Mindfulness Workshops
What is Mindfulness
Mindfulness is the ability to manage your thoughts, feeling and behaviours, allowing you to control how you respond and navigate difficult situations for the best outcome.
When we are being mindful, we monitor our thoughts and feelings and determine if they are useful to our current situation. According to a recent study we have up to 60,000 thoughts per day, and 80% of them thoughts are untrue (hypothetical or assumptions) or unhelpful.
On top of that the vast majority of our thoughts in that day are a repeat of thoughts that we have already had. When these reoccurring thoughts get out of control or associated with negative hypotheticals, we can be stuck in a loop that can trigger anxiety.
It would be useful to have the ability to filter out the unhelpful, untrue and damaging repetitive thoughts, and only listen to the new and relevant ones.


Welcome to Mindfulness through Horses


How can Mindfulness help You
For this we need to look at how the brain and body work together. When our brain has certain thoughts it releases hormones and chemicals into our body that gives us feelings that are tied to that thought. We then base our behaviours and actions on that feeling.
Thought – Feeling – Action
Lets take a piece of cake as an example. We see a piece of cake and we have a thought “That cake looks nice” The feeling we then have is one of hunger and at this point we can see the very real body responses; a stomach grumble, an increase in our saliva. We subsequently feel craving and hunger for the cake, we then take action to have a piece.

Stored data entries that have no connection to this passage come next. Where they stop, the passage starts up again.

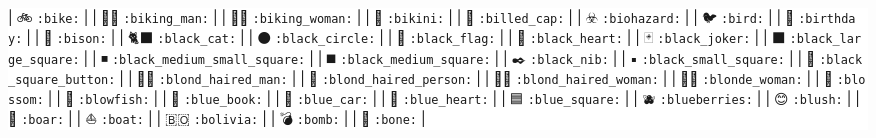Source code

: | :bike: `:bike:` |
| :biking_man: `:biking_man:` |
| :biking_woman: `:biking_woman:` |
| :bikini: `:bikini:` |
| :billed_cap: `:billed_cap:` |
| :biohazard: `:biohazard:` |
| :bird: `:bird:` |
| :birthday: `:birthday:` |
| :bison: `:bison:` |
| :black_cat: `:black_cat:` |
| :black_circle: `:black_circle:` |
| :black_flag: `:black_flag:` |
| :black_heart: `:black_heart:` |
| :black_joker: `:black_joker:` |
| :black_large_square: `:black_large_square:` |
| :black_medium_small_square: `:black_medium_small_square:` |
| :black_medium_square: `:black_medium_square:` |
| :black_nib: `:black_nib:` |
| :black_small_square: `:black_small_square:` |
| :black_square_button: `:black_square_button:` |
| :blond_haired_man: `:blond_haired_man:` |
| :blond_haired_person: `:blond_haired_person:` |
| :blond_haired_woman: `:blond_haired_woman:` |
| :blonde_woman: `:blonde_woman:` |
| :blossom: `:blossom:` |
| :blowfish: `:blowfish:` |
| :blue_book: `:blue_book:` |
| :blue_car: `:blue_car:` |
| :blue_heart: `:blue_heart:` |
| :blue_square: `:blue_square:` |
| :blueberries: `:blueberries:` |
| :blush: `:blush:` |
| :boar: `:boar:` |
| :boat: `:boat:` |
| :bolivia: `:bolivia:` |
| :bomb: `:bomb:` |
| :bone: `:bone:` |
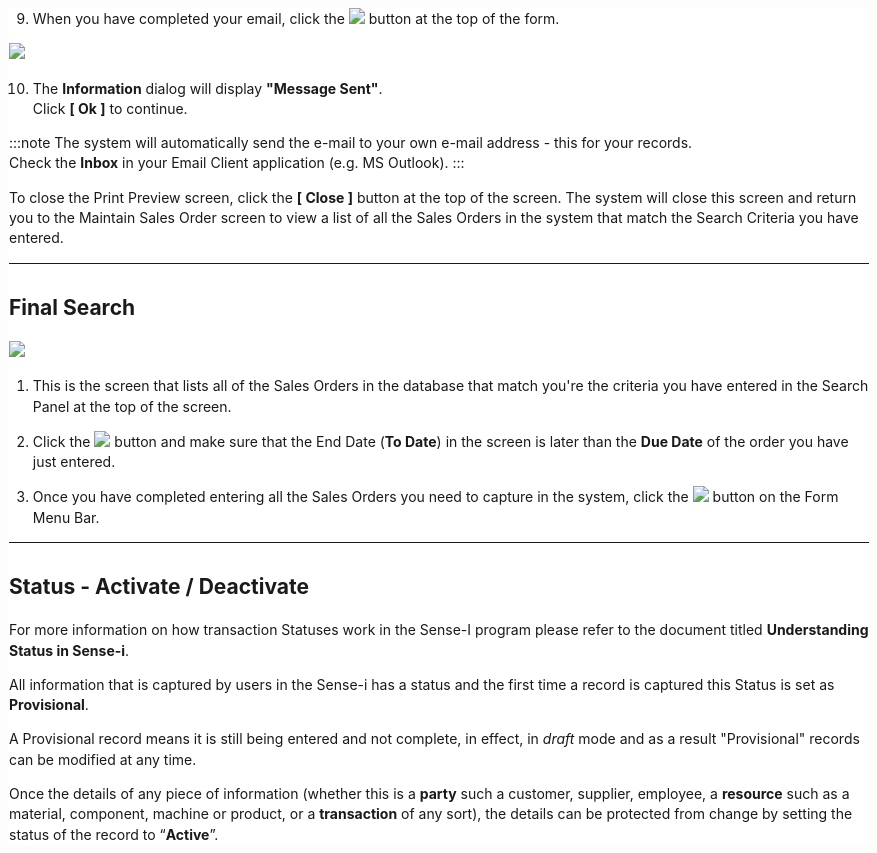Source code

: 9. When you have completed your email, click the ![](../static/img/docs/button/but-send.png) button at the top of the form.  

![](../static/img/docs/common/08email04.png) 

10. The **Information** dialog will display **"Message Sent"**.  
Click **[ Ok ]** to continue.

:::note 
The system will automatically send the e-mail to your own e-mail address - this for your records.  
Check the **Inbox** in your Email Client application (e.g. MS Outlook).
:::

To close the Print Preview screen, click the **[ Close ]** button at the top of the screen.
The system will close this screen and return you to the Maintain Sales Order screen to
view a list of all the Sales Orders in the system that match the Search Criteria you have
entered.

---
## Final Search  

![](../static/img/docs/SAF-154/image03k.png)

1. This is the screen that lists all of the Sales Orders in the database that match you're the criteria you have entered 
in the Search Panel at the top of the screen.  

1. Click the ![](../static/img/docs/button/but-search.png) button and make sure that the End Date (**To Date**) in the screen is later than the **Due Date** 
of the order you have just entered.  

1. Once you have completed entering all the Sales Orders you need to capture in the system, click the ![](../static/img/docs/button/but-close1.png) button 
on the Form Menu Bar.  

---
## Status - Activate / Deactivate

For more information on how transaction Statuses work in the Sense-I program please refer to the document titled 
**Understanding Status in Sense-i**.  

All information that is captured by users in the Sense-i has a status and the first time a record is captured this 
Status is set as **Provisional**.  

A Provisional record means it is still being entered and not complete, in effect, in _draft_ mode and as a result 
"Provisional" records can be modified at any time.  

Once the details of any piece of information (whether this is a **party** such a customer, supplier, employee, a 
**resource** such as a material, component, machine or product, or a **transaction** of any sort), the details can be 
protected from change by setting the status of the record to “**Active**”.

We can apply the same logic to any day to day situation. With Harness Change we use the work with the horses to give you strategies and techniques to harness your mindfulness. You will use these techniques to manage your mind and choose your responses. With our techniques and strategies that you practice through the work with the horse you will be able to intervene with your mind and bodies natural process and give yourself opportunity to make a considered choice. In the example above, what if we were diabetic and didn’t want to risk having the cake.
We see the cake and we have a thought “the cake looks nice.” We then using mindfulness recognise this thought as unhelpful to our health. We then replace it with a thought of “I will not have the cake as it is not good for my health”. We may still feel some of the body responses but we are able to manage them through different strategies we learn when working with the horses, allowing you to make the choice to walk away from the cake.
Between stimulus and response there is a space.
In that space is our power to choose our response.
In our response lies our growth and our freedom.”